Went online. I've seen a lot of people here criticize mainstream online dating sites as ineffective, depressing etc. but for me "meeting people" online is 100 times easier then in person. I have MAJOR trouble approaching and starting conversation with strangers. Online, putting up a profile and messaging girls was really hard at first, but I got over it. The initial results were disappointing and discouraging, but I stuck with it, learned the "ins and outs" of online dating and developed better "strategy," improved my profile, pictures, messages and approach. I could slowly see the results were improving, I was getting better response rates and able to maintain message conversations for longer. It was inevitable that I would eventually get a date if I kept at it and eventually it happened, and not from someone I really expected!

So how do I feel after going on my first date at 27? For one, no denying it was a big sense of relief. Also it's opened up a whole new can of worms in terms of situations I don't have experience with and it's kind of scary! 

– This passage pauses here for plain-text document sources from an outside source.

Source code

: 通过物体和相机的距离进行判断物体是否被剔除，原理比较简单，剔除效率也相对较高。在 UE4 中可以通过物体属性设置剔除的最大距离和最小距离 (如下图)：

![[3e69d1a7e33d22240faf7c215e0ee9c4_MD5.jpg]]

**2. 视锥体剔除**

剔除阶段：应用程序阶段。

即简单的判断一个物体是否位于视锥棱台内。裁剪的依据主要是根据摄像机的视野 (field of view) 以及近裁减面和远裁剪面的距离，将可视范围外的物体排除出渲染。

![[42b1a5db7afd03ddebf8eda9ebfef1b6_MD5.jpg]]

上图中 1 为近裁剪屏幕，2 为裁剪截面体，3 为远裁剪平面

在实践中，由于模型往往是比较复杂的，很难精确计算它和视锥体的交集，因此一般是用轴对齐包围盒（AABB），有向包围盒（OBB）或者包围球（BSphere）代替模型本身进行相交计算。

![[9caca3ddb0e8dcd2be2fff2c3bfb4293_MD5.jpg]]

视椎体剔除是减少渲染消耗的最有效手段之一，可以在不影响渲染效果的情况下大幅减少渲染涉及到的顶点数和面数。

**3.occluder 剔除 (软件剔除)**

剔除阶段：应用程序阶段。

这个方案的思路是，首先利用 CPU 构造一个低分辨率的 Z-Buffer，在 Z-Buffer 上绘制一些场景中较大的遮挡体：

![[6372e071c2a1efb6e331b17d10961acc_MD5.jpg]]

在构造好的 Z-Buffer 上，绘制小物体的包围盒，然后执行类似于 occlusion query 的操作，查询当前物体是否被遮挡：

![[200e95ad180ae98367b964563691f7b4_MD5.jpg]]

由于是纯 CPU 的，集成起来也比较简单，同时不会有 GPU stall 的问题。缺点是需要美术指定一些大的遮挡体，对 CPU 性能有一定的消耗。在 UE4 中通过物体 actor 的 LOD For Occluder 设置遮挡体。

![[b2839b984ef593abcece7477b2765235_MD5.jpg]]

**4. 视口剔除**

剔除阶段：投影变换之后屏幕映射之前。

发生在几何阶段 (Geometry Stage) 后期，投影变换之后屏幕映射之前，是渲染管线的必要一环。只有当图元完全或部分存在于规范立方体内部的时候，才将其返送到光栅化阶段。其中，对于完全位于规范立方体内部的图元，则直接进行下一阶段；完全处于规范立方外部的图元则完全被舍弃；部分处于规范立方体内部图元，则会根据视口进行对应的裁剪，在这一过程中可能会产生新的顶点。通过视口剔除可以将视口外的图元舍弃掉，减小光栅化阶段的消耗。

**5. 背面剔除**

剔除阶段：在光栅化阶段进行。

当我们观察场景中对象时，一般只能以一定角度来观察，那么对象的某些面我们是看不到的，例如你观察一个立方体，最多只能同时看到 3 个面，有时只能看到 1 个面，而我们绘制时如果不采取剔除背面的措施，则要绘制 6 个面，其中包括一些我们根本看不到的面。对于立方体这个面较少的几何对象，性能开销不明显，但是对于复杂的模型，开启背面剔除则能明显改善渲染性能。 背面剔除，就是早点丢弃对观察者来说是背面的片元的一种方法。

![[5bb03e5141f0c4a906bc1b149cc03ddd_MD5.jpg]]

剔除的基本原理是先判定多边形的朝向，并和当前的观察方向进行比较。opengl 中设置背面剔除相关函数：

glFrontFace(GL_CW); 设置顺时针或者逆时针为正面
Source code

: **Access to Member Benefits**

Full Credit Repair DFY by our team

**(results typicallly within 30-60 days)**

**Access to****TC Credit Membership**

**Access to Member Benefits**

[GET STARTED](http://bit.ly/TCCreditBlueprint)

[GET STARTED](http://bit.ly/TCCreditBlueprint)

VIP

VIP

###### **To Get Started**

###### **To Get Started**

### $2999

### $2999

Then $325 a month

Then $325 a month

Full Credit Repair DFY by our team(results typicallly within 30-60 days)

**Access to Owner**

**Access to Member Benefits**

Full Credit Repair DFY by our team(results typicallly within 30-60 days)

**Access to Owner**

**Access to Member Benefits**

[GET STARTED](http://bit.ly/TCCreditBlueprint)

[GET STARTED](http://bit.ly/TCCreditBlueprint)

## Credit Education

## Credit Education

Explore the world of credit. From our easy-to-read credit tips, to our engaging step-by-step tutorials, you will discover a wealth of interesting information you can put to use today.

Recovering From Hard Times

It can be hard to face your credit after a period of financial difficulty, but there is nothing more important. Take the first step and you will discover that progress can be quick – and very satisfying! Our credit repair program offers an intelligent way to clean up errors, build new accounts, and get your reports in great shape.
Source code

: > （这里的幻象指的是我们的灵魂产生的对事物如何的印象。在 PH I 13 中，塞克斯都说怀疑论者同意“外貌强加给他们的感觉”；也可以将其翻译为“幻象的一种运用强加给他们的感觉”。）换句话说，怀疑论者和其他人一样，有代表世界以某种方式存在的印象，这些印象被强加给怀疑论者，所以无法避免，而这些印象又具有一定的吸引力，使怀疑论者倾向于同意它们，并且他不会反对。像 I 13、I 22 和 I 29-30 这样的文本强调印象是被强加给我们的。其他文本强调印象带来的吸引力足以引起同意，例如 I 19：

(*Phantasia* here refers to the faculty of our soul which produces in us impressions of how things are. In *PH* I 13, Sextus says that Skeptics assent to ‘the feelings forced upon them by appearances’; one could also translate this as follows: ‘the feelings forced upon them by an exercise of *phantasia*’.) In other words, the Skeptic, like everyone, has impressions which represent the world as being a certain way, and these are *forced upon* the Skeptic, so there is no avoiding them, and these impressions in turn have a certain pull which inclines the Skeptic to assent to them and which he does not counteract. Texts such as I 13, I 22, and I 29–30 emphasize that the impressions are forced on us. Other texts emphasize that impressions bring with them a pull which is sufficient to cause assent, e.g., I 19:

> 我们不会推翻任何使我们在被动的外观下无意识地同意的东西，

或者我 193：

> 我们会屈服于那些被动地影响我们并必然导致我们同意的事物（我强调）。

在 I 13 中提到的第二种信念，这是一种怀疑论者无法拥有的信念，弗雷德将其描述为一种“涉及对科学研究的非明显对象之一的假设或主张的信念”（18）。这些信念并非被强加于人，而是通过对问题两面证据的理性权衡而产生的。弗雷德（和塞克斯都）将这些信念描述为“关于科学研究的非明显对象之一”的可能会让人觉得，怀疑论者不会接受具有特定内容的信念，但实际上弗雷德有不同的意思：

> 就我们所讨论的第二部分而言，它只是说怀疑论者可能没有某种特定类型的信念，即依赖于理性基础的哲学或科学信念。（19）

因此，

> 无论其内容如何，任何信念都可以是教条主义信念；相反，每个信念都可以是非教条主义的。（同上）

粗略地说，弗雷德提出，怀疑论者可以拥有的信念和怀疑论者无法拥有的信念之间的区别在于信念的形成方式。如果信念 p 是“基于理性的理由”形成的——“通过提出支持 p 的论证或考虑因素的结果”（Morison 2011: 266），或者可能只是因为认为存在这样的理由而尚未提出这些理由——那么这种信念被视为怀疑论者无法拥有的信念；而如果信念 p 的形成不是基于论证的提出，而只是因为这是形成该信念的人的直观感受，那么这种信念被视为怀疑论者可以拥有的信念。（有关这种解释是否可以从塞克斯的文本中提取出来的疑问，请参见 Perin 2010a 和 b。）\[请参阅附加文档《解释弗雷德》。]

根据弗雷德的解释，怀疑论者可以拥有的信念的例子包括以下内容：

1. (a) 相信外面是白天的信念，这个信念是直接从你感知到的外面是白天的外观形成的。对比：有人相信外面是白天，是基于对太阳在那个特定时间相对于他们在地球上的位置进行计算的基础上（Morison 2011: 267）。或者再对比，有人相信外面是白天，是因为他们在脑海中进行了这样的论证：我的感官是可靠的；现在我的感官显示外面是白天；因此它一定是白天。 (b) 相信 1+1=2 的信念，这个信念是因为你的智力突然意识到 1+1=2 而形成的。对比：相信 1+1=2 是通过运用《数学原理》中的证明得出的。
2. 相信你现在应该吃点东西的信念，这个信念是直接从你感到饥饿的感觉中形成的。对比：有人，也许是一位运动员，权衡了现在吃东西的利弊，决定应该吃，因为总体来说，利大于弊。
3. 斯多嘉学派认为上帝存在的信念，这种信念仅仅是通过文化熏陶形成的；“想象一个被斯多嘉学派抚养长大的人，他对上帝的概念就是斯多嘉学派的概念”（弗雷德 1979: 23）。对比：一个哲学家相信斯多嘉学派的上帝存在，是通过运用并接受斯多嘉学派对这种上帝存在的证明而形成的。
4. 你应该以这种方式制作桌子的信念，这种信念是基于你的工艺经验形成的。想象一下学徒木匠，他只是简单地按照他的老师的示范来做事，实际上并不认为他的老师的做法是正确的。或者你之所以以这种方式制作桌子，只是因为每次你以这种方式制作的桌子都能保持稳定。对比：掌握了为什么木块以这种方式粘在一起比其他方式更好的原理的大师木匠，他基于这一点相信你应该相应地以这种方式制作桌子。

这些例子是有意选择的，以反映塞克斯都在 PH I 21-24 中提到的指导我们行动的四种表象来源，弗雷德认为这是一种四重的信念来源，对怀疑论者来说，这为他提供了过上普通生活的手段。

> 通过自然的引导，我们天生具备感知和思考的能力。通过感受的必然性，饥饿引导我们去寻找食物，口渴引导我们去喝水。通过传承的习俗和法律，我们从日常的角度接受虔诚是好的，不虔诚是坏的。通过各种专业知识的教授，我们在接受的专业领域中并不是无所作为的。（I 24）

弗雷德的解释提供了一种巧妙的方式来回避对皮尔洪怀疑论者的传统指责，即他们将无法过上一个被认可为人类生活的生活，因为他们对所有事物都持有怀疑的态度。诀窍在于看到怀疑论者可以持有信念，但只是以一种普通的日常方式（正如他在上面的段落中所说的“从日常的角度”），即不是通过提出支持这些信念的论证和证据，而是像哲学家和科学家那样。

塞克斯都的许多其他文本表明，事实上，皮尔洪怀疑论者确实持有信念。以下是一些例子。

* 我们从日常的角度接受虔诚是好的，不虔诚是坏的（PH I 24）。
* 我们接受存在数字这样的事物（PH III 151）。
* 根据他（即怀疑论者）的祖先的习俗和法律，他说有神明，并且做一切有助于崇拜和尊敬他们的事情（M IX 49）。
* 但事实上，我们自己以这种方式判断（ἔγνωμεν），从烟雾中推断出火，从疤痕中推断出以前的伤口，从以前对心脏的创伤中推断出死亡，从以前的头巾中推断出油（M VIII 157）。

I guess one take away point is it's never too late! And if anyone has any questions for me feel free to ask or PM.


----------



## MN8 (Jan 31, 2013)

Incredible post, OP!
Your hard work really paid off!

I'm happy that it did and also that you shared this story because it's a good reminder that change is possible~


----------



## mardymoo (Jan 8, 2013)

Well done, i'm also a great believer in dating websites although I have no one after 4 years.


----------



## M4RTIN (Dec 29, 2012)

Wow amazing post ! I'm glad you posted, gives me hope. Thanks!


----------



## Paragon (Apr 13, 2010)

I'm really glad the effort has paid off 

And yeah, there will be more unknown territory from this point forward, but you'll figure that out too... and have some fun in the process 

Grats, man.


----------



## mcgilicutty (Apr 9, 2012)

Happy for you Mike! Terrific efforts. Very encouraging post. Thx.


----------